Un lien entre le taux de testostérone et la fibrillation atriale
Pour cette étude, les chercheurs ont repris l’ensemble des travaux menés sur la thérapie de substitution à la testostérone et ses effets sur le rythme cardiaque de ces dernières années. L’analyse de l’ensemble des données réunies montre que les hommes présentant un faible taux de testostérone et ceux avec taux élevé affichaient un risque accru de fibrillation atriale. Par contre, ce risque semblait minimal pour les patients ayant un niveau compris dans la fourchette normale, soit entre 300 et 1.000 ng/dL.
« Un taux de testostérone trop faible ou trop élevé semble augmenter le risque de fibrillation auriculaire, par des mécanismes biologiques distincts », explique le Dr Rajat S. Barua, co-auteur de l’étude et médecin au Kansas City Veterans Affairs Medical Center de Kansas City (USA).
Cette découverte pourrait conduire à des modifications dans la prise en charge des thérapies de substitution à la testostérone. « Cela signifie que la dose et le taux cible sont importants, remarque l’expert.
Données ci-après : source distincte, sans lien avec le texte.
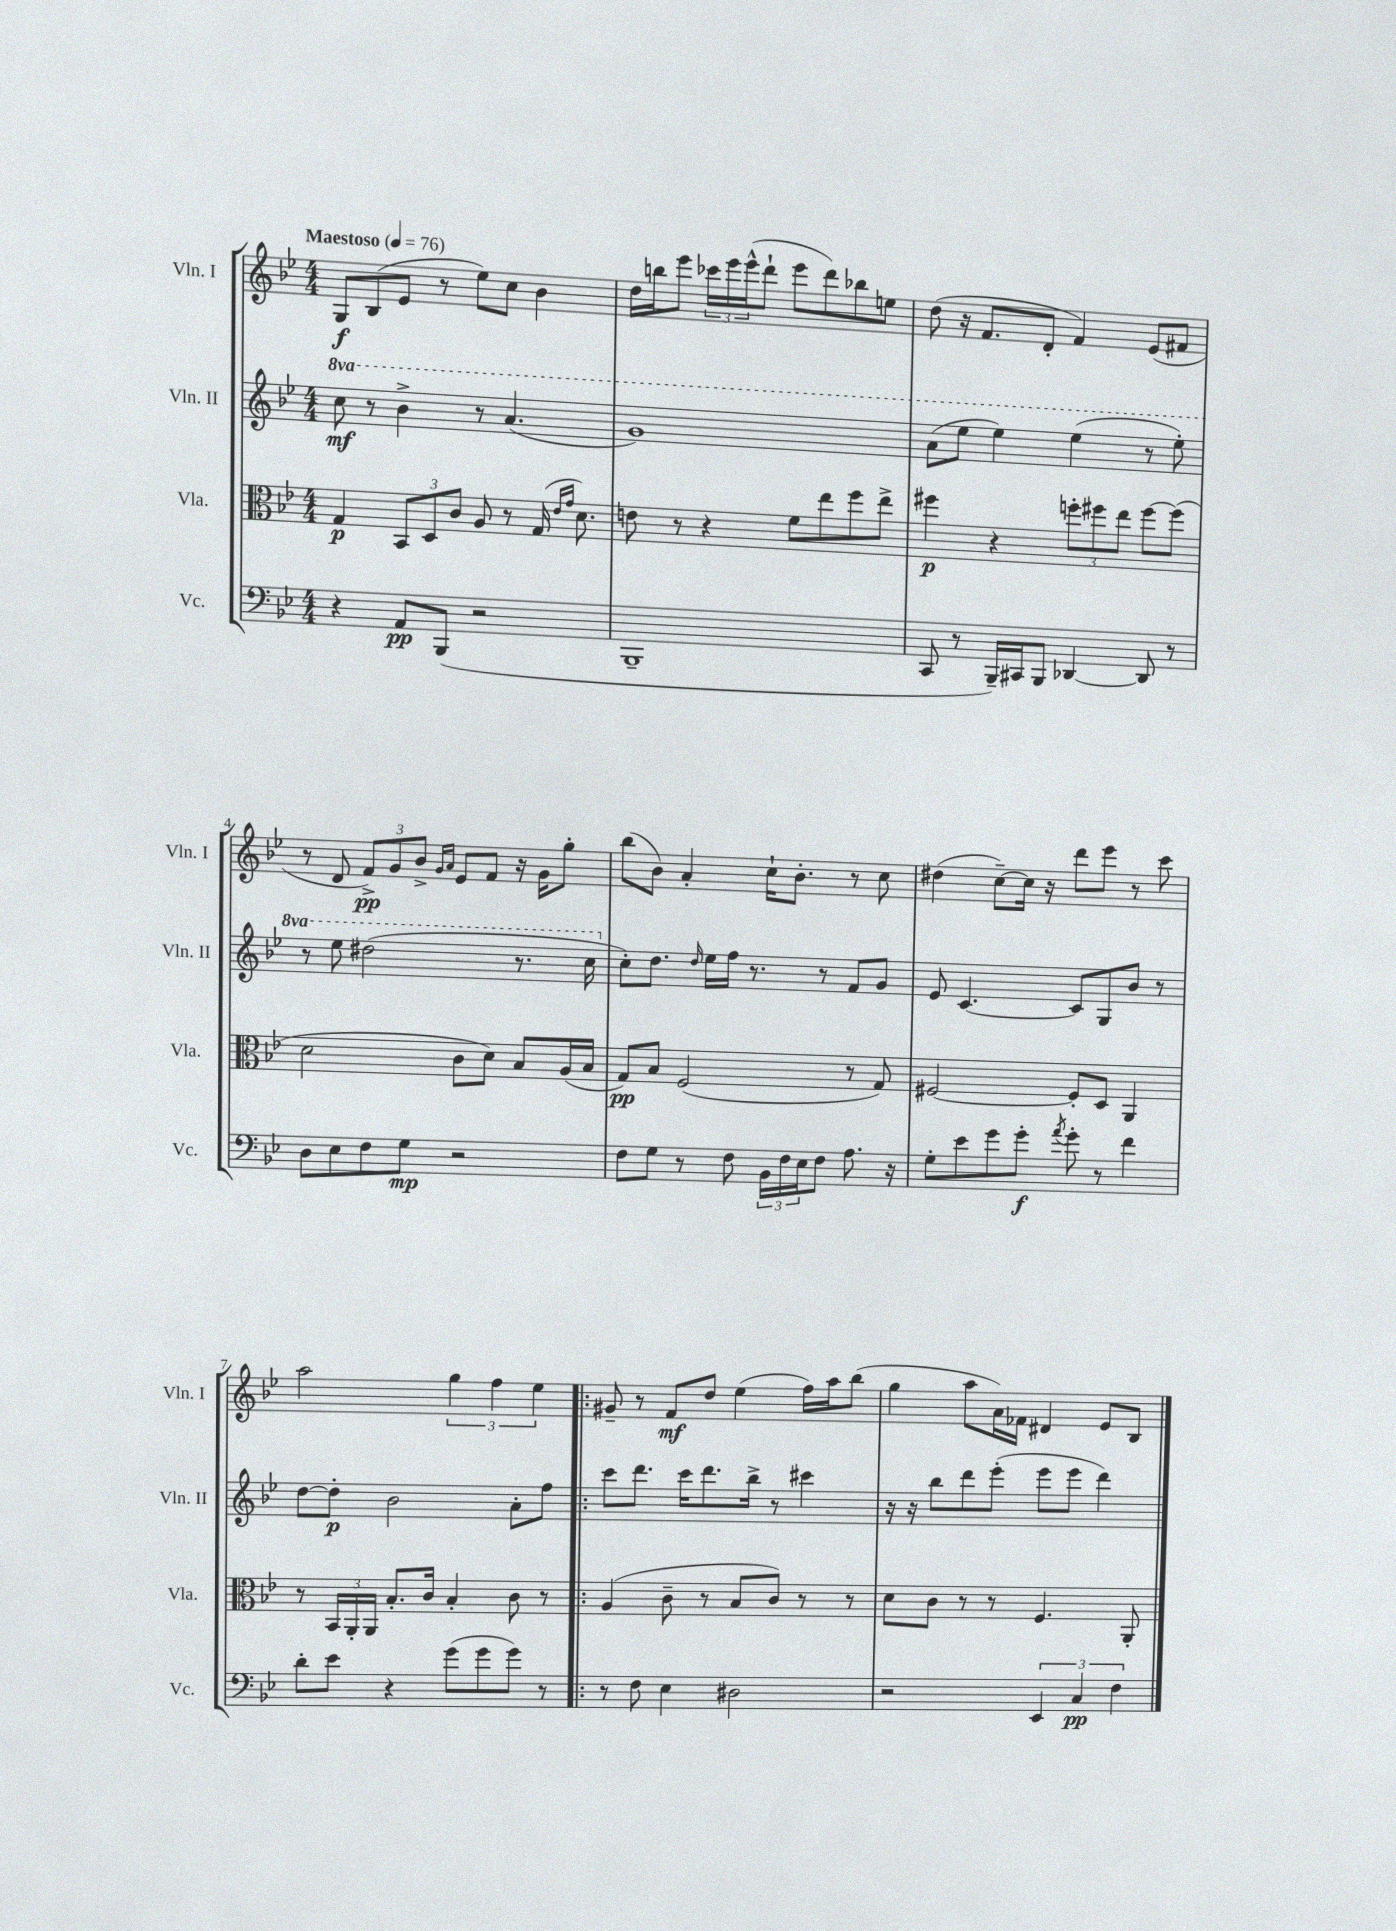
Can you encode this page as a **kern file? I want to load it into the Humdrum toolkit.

**kern	**dynam	**kern	**dynam	**kern	**dynam	**kern	**dynam
*part4	*part4	*part3	*part3	*part2	*part2	*part1	*part1
*staff4	*staff4	*staff3	*staff3	*staff2	*staff2	*staff1	*staff1
*I"Vc.	*	*I"Vla.	*	*I"Vln. II	*	*I"Vln. I	*
*I'Vc.	*	*I'Vla.	*	*I'Vln. II	*	*I'Vln. I	*
*clefF4	*	*clefC3	*	*clefG2	*	*clefG2	*
*k[b-e-]	*	*k[b-e-]	*	*k[b-e-]	*	*k[b-e-]	*
*M4/4	*	*M4/4	*	*M4/4	*	*M4/4	*
*MM76	*	*MM76	*	*MM76	*	*MM76	*
*	*	*	*	*8va	*	*	*
=1	=1	=1	=1	=1	=1	=1	=1
!	!	!	!	!	!	!LO:TX:a:B:t=Maestoso	!
4r	.	4G/	p	8ccc\	mf	8G/L	f
.	.	.	.	8r	.	(8B-/	.
8AA/L	pp	12BB-/L	.	4bb-^\	.	8e-/J	.
.	.	12D/	.	.	.	.	.
(8BBB-/J	.	.	.	.	.	8r	.
.	.	12c/J	.	.	.	.	.
2r	.	8A/	.	8r	.	8ee-\L)	.
.	.	8r	.	(4.aa/	.	8cc\J	.
.	.	(16G/	.	.	.	4b-\	.
.	.	16qqe-/LL	.	.	.	.	.
.	.	16qqg/JJ	.	.	.	.	.
.	.	8.d\)	.	.	.	.	.
=2	=2	=2	=2	=2	=2	=2	=2
1BBB-~	.	8en\	.	1gg)	.	16dd\LL	.
.	.	.	.	.	.	16bbn\J	.
.	.	8r	.	.	.	8eee-\J	.
.	.	4r	.	.	.	24ccc-X\LL	.
.	.	.	.	.	.	24eee-\	.
.	.	.	.	.	.	(24eee-^^\J	.
.	.	.	.	.	.	8ddd`\J	.
.	.	8f\L	.	.	.	8eee-\L	.
.	.	8ee-\	.	.	.	8ddd\)	.
.	.	8ff\	.	.	.	8bb-X\	.
.	.	8ee-^\J	.	.	.	8een\J	.
=3	=3	=3	=3	=3	=3	=3	=3
8CC/	.	4ff#X\	p	(8aa\L	.	(8dd\	.
8r	.	.	.	8eee-\J	.	16r	.
.	.	.	.	.	.	8.f/L	.
16BBB-~/LL)	.	4r	.	4eee-\)	.	.	.
16CC#X/J	.	.	.	.	.	.	.
8BBB-/J	.	.	.	.	.	8d'/J	.
[4DD-X/	.	12ffn'\L	.	(4eee-\	.	4f/)	.
.	.	12ff#X\	.	.	.	.	.
.	.	12ee-\J	.	.	.	.	.
8DD-/]	.	[8ff#\L	.	8r	.	(8e-/L	.
8r	.	(8ff#\J]	.	8eee-'\)	.	8f#X/J	.
!!LO:LB:g=z
=4	=4	=4	=4	=4	=4	=4	=4
8D\L	.	2d\	.	8r	.	8r	.
8E-\	.	.	.	8eee-\	.	8d/	.
8F\	.	.	.	(2ddd#X\	.	12f^/L)	pp
.	.	.	.	.	.	12g/	.
8G\J	mp	.	.	.	.	.	.
.	.	.	.	.	.	12b-^/J	.
.	.	.	.	.	.	16qqg/LL	.
.	.	.	.	.	.	16qqa/JJ	.
2r	.	8c\L	.	.	.	8e-/L	.
.	.	8d\J)	.	.	.	8f/J	.
.	.	8B-/L	.	8.r	.	16r	.
.	.	.	.	.	.	16g\KL	.
.	.	(16A/L	.	.	.	8gg'\J	.
.	.	16B-/JJ	.	16ccc\	.	.	.
=5	=5	=5	=5	=5	=5	=5	=5
*	*	*	*	*X8va	*	*	*
8F\L	.	8G/L)	pp	8cc'\L)	.	(8bb-\L	.
8G\J	.	8B-/J	.	8.dd\J	.	8b-\J)	.
8r	.	(2F/	.	.	.	4a'/	.
.	.	.	.	16qqdd/	.	.	.
.	.	.	.	16ee-\LL	.	.	.
8F\	.	.	.	16ff\JJ	.	.	.
.	.	.	.	8.r	.	.	.
24BB-\LL	.	.	.	.	.	16cc`\KL	.
24F\	.	.	.	.	.	.	.
.	.	.	.	.	.	8.b-'\J	.
24E-\J	.	.	.	.	.	.	.
8F\J	.	.	.	8r	.	.	.
8.A\	.	8r	.	8f/L	.	8r	.
.	.	8G/)	.	8g/J	.	8cc\	.
16r	.	.	.	.	.	.	.
=6	=6	=6	=6	=6	=6	=6	=6
8G'\L	.	[2F#X/	.	8e-/	.	(4dd#X\	.
8e-\	.	.	.	[4.c/	.	.	.
8g\	.	.	.	.	.	[8cc~\L)	.
8g'\J	f	.	.	.	.	16cc\Jk]	.
.	.	.	.	.	.	16r	.
8qa/	.	.	.	.	.	.	.
8g'\	.	8F#'/L]	.	8c/L]	.	8ddd\L	.
8r	.	8D/J	.	8G/	.	8eee-\J	.
4f\	.	4AA/	.	8b-/J	.	8r	.
.	.	.	.	8r	.	8ccc\	.
!!LO:LB:g=z
=7	=7	=7	=7	=7	=7	=7	=7
8d'\L	.	8r	.	[8dd\L	.	2aa\	.
8e-\J	.	24BB-/LL	.	8dd'\J]	p	.	.
.	.	24AA'/	.	.	.	.	.
.	.	24AA/JJ	.	.	.	.	.
4r	.	8.B-'/L	.	2b-\	.	.	.
.	.	16c/Jk	.	.	.	.	.
(8g\L	.	4B-'/	.	.	.	6gg\	.
8g\	.	.	.	.	.	.	.
.	.	.	.	.	.	6ff\	.
8g\J)	.	8c\	.	8a'\L	.	.	.
.	.	.	.	.	.	6ee-\	.
8r	.	8r	.	8ff\J	.	.	.
=8!|:	=8!|:	=8!|:	=8!|:	=8!|:	=8!|:	=8!|:	=8!|:
8r	.	(4A/	.	8ccc\L	.	8g#X~/	.
8F\	.	.	.	8.ddd\J	.	8r	.
4E-\	.	8c~\	.	.	.	8f/L	mf
.	.	.	.	16ccc\KL	.	.	.
.	.	8r	.	8.ddd\	.	8dd/J	.
2D#X\	.	8B-/L	.	.	.	(4ee-\	.
.	.	.	.	16bb-^\Jk	.	.	.
.	.	8c/J)	.	8r	.	.	.
.	.	8r	.	4ccc#X\	.	16ff\LL)	.
.	.	.	.	.	.	16aa\J	.
.	.	8r	.	.	.	(8bb-\J	.
=9	=9	=9	=9	=9	=9	=9	=9
2r	.	8d\L	.	16r	.	4gg\	.
.	.	.	.	16r	.	.	.
.	.	8c\J	.	8bb-\L	.	.	.
.	.	8r	.	8ddd\	.	8aa\L	.
.	.	8r	.	(8eee-'\J	.	16a\L)	.
.	.	.	.	.	.	16f-X\JJ	.
6EE-/	.	4.F/	.	8eee-\L	.	4d#X/	.
.	.	.	.	8eee-\J	.	.	.
6C/	pp	.	.	.	.	.	.
.	.	.	.	4ddd\)	.	8e-/L	.
6F\	.	.	.	.	.	.	.
.	.	8AA'/	.	.	.	8B-/J	.
==	==	==	==	==	==	==	==
*-	*-	*-	*-	*-	*-	*-	*-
L’étude conclut que le traitement doit être individualisé et faire l’objet d’un suivi. »
Thérapie de substitution à la testostérone : il faut surveiller le taux d’hormone
Face à ses résultats, l’équipe estime qu’il est essentiel de proposer un traitement hormonal personnalisé aux hommes qui ont ce type de prescription. Les scientifiques ajoutent que l’objectif des médecins devrait être de rétablir un taux hormonal en milieu de fourchette normale (environ 350 à 550 ng/dL de testostérone totale) plutôt que de l’augmenter excessivement. Ils préconisent l’usage de formulations à libération lente et un suivi structuré. « La fourchette thérapeutique de la testostérone totale, de 350 à 550 ng/dL, est déduite de données observationnelles et n’a pas encore fait l’objet d’études prospectives », précisent les auteurs dans leur communiqué.
Ils appellent également à une prise en charge de l’obésité, l’apnée du sommeil, l’hypertension et la consommation d’alcool des patients sous ce traitement. Il faudrait également, selon eux, surveiller le rythme cardiaque, l’hématocrite (proportion de globules rouges dans le sang), la pression artérielle et les fonctions rénales et hépatiques pendant la durée de la prise d’hormones.